EXERCISE PROMPT
Copy out each of the rows below word for word, leaving out the pictures.
● ● ●
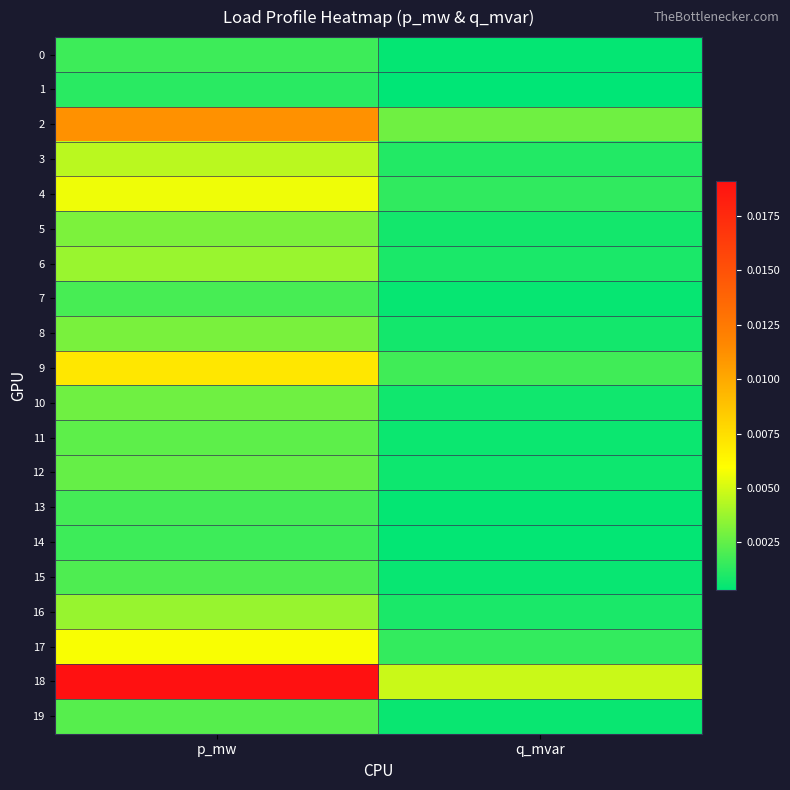

Which series has the largest total across all categories?

18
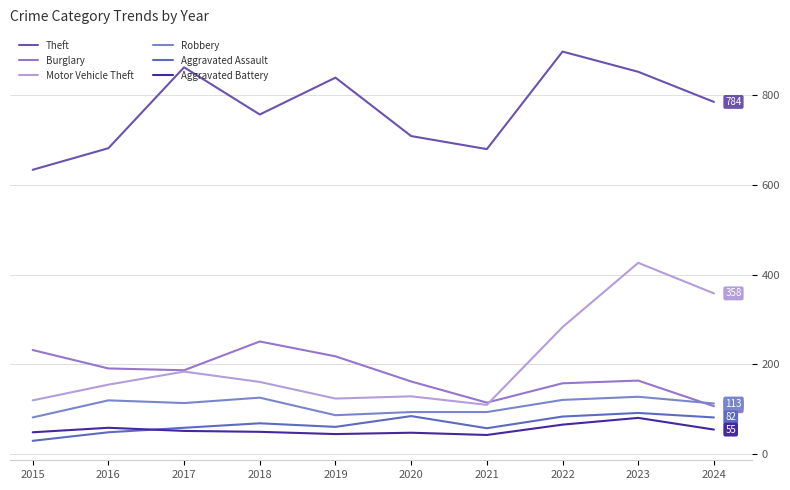

Is the value of Aggravated Battery at 2016 greater than the value of Aggravated Assault at 2019?

No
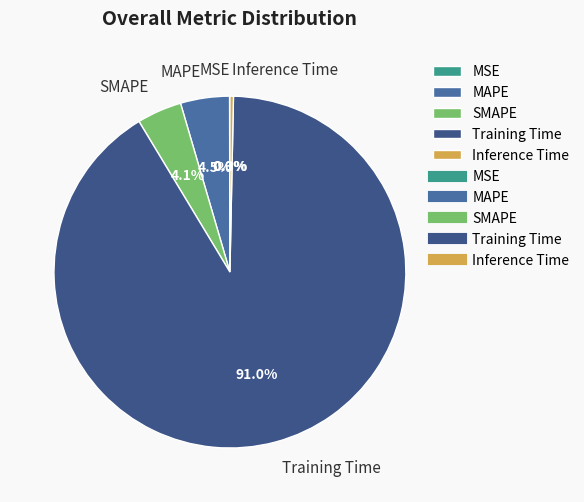

What portion of the pie excludes MAPE?

95.5%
● ● ●
ANSWER TO THIS TASK
Which series has the largest total across all categories?

18

Is the value of Aggravated Battery at 2016 greater than the value of Aggravated Assault at 2019?

No

What portion of the pie excludes MAPE?

95.5%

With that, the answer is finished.